Post » Sob sty 15, 2011 18:44 Re: Hospicjum 'J&j'.

Zainteresował mnie temat mielonych serc. Muszę popytać w moim pobliskim malutkim, nie jakiegoś wielkiego producenta.
Dla futerek dużo zdrówka, a dla Ciebie Agn sił :ok:

Anka

 
Posty: 17254
Od: Sob mar 08, 2003 21:23
Lokalizacja: Gdynia

Post » Sob sty 15, 2011 22:51 Re: Hospicjum 'J&j'.

Jak to było?
Czas wyleźć z budy i objąć przywództwo nad stadem.
Tak, tak - `nad stadem`, nie `nad światem`. Na to drugie jestem zbyt leniwa. :mrgreen: [Cytat pochodzi z reklamówki programu `Zaklinacz psów` na nat-geo-tv.]
Z różnych względów ze swojej budy wyłażę powoli i - nie ukrywam - dość niechętnie. Ogarniam parę spraw. A przynajmniej usiłuję. :roll: Na szczęście koty pozwalają na mozolne ogarnianie - nie ma dramatów w stadzie, choć posmarkańce leczą się z oporami.

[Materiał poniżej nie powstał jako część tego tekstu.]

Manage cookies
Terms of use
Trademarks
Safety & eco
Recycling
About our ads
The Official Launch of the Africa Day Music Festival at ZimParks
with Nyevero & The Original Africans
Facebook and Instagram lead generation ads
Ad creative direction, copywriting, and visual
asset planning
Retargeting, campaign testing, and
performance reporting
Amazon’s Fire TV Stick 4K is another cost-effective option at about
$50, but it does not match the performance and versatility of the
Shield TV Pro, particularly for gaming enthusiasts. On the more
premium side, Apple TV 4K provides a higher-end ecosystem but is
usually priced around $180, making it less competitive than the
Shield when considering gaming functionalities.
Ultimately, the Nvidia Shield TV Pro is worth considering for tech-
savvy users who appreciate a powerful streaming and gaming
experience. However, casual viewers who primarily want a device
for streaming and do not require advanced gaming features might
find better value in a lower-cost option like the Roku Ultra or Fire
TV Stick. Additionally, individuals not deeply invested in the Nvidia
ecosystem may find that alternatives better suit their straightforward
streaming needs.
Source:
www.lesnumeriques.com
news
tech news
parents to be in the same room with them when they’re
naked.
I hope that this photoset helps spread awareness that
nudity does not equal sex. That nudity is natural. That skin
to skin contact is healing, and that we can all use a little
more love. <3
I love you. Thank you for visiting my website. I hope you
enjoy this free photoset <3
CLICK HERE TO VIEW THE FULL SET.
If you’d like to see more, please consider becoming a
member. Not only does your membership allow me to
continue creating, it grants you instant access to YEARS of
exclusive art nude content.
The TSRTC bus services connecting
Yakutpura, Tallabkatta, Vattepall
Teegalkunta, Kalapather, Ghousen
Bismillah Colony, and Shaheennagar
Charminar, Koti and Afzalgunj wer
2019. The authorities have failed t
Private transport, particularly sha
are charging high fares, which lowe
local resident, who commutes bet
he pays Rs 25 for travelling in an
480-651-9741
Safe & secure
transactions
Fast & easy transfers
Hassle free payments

Jeden z efektów ogarniania można zobaczyć tu:
http://koty.sos.pl/str.php?dz=4&id=506
Czeka mnie jeszcze zrobienie aktualnych fot kotów do adopcji wirtualnej/realnej.

Teraz rzecz bardzo ważna.
Podziękowania. Z wyrazami ogromnej wdzięczności.
Dla tych, którzy przekazali 1% swojego podatku na moje koty na konto Fundacji KOT.
Bardzo Wam dziękuję.
Poniżej - lista darczyńców:
anonimowy darczyńca Poznań-Jeżyce - 80
anonimowy darczyńca Gdynia - 4,20
anonimowy darczyńca Gdynia - 70,80
anonimowy darczyńca Gdynia - 12,50
anonimowy darczyńca Zielona Góra - 47,60
anonimowy darczyńca Poznań-Winogrady - 30,60
anonimowy darczyńca Kraków-Podgórze - 52,10
anonimowy darczyńca Słupsk - 6
anonimowy darczyńca Łódź-Wicher - 18,90
anonimowy darczyńca Bydgoszcz - 4,90
anonimowy darczyńca Poznań-Nowe Miasto - 68,60
anonimowy darczyńca Poznań-Winogrady - 44,90
anonimowy darczyńca Poznań-Winogrady - 34,40
anonimowy darczyńca Łódź-Góra - 35,20
anonimowy darczyńca Rzeszów - 25,40
anonimowy darczyńca Gdańsk - 19,80
anonimowy darczyńca Sosnowiec - 139
Ryszard K. Kraków-Krowodrza - 37
Joanna K. Krakow-Krowodrza - 24,60
Lidia M. Bydgoszcz - 144,90
Mariusz G. Częstochowa - 29,90
Aldona O. Boryslaw - 19
Piotr Ż. Wadowice - 22,90
Anna P. Legionowo - 282,70
Beata K. Warszawa-Praga - 268,80
Lucuna K. Brodnica - 29,10
Dariusz J. Kraków-Krowodrza - 36,60
Anna K. Poznań-Nowe Miasto - 58,50
Marta G. Warszawa-Bemowo - 33,60
Anna R.-N. Poznań-Grunwald - 40,60
Krystyna Sz. Wołomin - 61,40
Robert, Beata T. Legnica - 91,50
Razem: 1876zł

W tym roku również bardzo proszę o rozważenie kandydatury moich podopiecznych, jako beneficjentów 1%.
Wpłaty mogą być dokonywane, jak w roku ubiegłym - na konto Fundacji KOT
Fundacja KOT
NIP 8792438689
KRS 0000230788
Toruń, ul. Kos. Kościuszkowskich 16b/27
BZ WBK S.A. III oddział Toruń 07 1090 1506 0000 0001 0369 0336
z dopiskiem: `koty Agn`

lub też za pośrednictwem Vivy `koty-sos` - gdzie zasilą wspólną dla wszystkich osób wymienionych na stronie pulę odpisów od podatku.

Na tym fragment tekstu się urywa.